--- Start Supplied material ---
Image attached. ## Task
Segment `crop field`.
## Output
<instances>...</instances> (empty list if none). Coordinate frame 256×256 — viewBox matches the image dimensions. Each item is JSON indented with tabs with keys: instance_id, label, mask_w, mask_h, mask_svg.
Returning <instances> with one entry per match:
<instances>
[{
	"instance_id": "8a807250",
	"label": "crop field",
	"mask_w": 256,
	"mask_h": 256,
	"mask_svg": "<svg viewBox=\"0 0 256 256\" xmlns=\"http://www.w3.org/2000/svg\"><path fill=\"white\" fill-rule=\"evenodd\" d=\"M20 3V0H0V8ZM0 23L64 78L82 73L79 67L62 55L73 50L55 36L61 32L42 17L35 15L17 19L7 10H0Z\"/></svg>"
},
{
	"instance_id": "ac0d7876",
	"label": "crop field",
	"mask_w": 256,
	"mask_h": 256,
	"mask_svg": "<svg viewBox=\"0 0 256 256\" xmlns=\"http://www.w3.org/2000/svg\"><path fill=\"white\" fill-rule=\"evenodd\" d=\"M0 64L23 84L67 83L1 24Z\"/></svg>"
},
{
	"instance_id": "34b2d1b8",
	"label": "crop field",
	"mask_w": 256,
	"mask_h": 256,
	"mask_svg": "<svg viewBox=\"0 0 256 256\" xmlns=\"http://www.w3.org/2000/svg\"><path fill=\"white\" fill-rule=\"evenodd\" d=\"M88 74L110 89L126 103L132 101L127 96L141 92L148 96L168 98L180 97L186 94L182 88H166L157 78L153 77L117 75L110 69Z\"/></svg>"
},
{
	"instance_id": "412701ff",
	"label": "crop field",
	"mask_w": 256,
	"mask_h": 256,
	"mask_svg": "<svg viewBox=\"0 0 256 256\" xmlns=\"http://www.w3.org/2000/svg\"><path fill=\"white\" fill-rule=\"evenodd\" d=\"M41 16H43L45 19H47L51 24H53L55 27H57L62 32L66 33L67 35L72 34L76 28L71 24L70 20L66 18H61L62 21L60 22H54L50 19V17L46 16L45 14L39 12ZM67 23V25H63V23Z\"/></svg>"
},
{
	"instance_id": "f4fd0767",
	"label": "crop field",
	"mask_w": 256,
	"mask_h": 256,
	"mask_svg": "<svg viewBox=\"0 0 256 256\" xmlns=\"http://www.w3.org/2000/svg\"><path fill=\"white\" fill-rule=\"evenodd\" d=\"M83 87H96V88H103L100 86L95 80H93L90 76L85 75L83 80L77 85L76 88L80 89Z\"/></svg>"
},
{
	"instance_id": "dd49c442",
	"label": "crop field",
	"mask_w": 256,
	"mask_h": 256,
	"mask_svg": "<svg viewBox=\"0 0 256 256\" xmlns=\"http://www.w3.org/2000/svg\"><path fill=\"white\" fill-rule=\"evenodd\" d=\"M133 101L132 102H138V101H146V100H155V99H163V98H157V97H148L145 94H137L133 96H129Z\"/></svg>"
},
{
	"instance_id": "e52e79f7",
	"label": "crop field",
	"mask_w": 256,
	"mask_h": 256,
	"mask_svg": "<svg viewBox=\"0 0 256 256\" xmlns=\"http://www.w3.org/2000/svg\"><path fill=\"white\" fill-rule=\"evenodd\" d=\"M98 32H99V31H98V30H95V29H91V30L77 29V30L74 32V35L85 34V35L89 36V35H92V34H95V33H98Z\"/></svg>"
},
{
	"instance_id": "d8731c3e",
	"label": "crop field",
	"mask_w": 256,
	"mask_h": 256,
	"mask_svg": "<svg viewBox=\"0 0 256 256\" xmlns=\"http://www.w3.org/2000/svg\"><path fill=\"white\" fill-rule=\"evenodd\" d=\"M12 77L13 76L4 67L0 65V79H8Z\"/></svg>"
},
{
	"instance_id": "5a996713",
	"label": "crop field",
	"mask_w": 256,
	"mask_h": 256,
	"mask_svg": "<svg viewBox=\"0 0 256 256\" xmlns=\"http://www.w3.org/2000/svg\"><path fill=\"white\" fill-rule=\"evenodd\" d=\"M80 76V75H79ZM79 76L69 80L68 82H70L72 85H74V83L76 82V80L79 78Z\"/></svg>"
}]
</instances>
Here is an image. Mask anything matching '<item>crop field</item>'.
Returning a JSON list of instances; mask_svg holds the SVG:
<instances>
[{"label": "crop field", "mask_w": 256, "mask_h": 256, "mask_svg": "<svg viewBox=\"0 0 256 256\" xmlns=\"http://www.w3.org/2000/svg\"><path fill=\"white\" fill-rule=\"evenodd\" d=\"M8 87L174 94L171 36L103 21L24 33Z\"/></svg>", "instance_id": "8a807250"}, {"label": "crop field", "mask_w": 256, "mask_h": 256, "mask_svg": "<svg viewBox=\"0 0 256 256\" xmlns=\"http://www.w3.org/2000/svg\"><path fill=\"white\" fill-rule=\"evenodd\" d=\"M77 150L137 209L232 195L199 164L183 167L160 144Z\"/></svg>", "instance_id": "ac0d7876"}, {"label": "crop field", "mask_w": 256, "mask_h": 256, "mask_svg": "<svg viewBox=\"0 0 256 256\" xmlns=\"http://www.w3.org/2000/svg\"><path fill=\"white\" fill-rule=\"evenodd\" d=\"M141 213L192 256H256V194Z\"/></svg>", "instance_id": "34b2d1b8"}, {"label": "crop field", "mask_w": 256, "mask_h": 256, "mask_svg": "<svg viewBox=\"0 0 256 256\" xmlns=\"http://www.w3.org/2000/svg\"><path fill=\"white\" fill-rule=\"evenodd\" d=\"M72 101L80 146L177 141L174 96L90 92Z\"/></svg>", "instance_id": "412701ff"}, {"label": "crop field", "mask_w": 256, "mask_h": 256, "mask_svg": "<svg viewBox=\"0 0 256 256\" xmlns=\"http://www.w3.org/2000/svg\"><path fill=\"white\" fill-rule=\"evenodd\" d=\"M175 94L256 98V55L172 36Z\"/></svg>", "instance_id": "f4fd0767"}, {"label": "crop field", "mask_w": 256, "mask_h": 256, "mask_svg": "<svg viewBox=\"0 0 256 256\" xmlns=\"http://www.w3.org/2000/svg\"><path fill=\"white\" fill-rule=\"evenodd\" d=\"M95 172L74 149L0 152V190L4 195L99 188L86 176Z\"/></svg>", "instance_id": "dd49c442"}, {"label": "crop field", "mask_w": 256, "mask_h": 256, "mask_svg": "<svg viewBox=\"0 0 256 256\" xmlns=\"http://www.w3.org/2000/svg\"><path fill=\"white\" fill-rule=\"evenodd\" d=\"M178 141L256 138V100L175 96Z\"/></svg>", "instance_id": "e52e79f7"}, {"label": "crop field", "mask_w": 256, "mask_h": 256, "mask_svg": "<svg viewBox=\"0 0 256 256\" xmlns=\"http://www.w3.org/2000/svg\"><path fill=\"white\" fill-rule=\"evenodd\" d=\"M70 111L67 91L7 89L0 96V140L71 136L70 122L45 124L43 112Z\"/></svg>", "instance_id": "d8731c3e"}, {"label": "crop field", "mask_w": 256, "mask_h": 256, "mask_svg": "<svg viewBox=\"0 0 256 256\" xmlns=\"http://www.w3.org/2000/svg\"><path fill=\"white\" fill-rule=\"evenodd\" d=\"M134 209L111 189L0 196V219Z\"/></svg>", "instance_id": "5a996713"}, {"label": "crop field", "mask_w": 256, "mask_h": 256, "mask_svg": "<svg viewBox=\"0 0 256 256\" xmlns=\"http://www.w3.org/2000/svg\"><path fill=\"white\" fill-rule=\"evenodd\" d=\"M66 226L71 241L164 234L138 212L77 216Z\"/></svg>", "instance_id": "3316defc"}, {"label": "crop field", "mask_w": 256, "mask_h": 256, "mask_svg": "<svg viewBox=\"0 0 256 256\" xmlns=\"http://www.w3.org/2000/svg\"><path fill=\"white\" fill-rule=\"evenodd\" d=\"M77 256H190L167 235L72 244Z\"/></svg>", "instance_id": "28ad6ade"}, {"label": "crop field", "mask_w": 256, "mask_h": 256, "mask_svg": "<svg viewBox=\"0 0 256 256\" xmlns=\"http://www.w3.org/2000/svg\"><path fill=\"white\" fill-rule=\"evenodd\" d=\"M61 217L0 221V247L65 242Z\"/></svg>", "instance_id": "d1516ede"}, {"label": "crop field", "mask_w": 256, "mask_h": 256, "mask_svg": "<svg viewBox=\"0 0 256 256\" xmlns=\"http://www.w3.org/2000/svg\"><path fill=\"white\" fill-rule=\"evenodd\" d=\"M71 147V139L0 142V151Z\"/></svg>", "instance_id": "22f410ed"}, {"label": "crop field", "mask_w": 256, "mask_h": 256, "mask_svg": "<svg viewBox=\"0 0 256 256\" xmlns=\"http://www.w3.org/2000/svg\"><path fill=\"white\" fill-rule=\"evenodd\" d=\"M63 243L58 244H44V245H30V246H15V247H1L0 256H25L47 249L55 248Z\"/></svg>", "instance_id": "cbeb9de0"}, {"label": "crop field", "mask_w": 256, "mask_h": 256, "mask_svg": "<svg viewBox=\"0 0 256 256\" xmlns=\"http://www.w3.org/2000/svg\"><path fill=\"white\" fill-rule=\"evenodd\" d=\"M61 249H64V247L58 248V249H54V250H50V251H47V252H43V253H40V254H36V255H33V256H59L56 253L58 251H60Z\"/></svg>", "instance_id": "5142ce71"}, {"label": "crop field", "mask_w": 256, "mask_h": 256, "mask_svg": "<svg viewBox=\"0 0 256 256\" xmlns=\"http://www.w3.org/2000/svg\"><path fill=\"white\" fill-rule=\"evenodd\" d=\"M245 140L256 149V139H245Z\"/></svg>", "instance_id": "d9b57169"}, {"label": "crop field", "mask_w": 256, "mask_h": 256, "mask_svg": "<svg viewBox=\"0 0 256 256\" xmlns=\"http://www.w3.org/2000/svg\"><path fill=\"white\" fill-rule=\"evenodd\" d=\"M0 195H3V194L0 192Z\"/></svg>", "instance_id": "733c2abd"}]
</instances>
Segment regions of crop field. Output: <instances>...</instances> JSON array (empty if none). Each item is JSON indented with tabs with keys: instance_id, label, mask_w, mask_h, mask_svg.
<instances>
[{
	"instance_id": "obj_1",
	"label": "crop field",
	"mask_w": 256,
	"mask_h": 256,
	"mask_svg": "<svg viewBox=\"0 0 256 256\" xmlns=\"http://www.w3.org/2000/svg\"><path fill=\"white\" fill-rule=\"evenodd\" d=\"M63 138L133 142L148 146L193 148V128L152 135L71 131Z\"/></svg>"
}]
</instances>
--- End Supplied material ---
= Exercise =
Reproduce the lines of the listing word for word, starting with its first line and ending with the line that contains "3V0H0V8ZM0 23L64 78L82". Include both of those lines.

= Result of this exercise =
Image attached. ## Task
Segment `crop field`.
## Output
<instances>...</instances> (empty list if none). Coordinate frame 256×256 — viewBox matches the image dimensions. Each item is JSON indented with tabs with keys: instance_id, label, mask_w, mask_h, mask_svg.
Returning <instances> with one entry per match:
<instances>
[{
	"instance_id": "8a807250",
	"label": "crop field",
	"mask_w": 256,
	"mask_h": 256,
	"mask_svg": "<svg viewBox=\"0 0 256 256\" xmlns=\"http://www.w3.org/2000/svg\"><path fill=\"white\" fill-rule=\"evenodd\" d=\"M20 3V0H0V8ZM0 23L64 78L82 73L79 67L62 55L73 50L55 36L61 32L42 17L35 15L17 19L7 10H0Z\"/></svg>"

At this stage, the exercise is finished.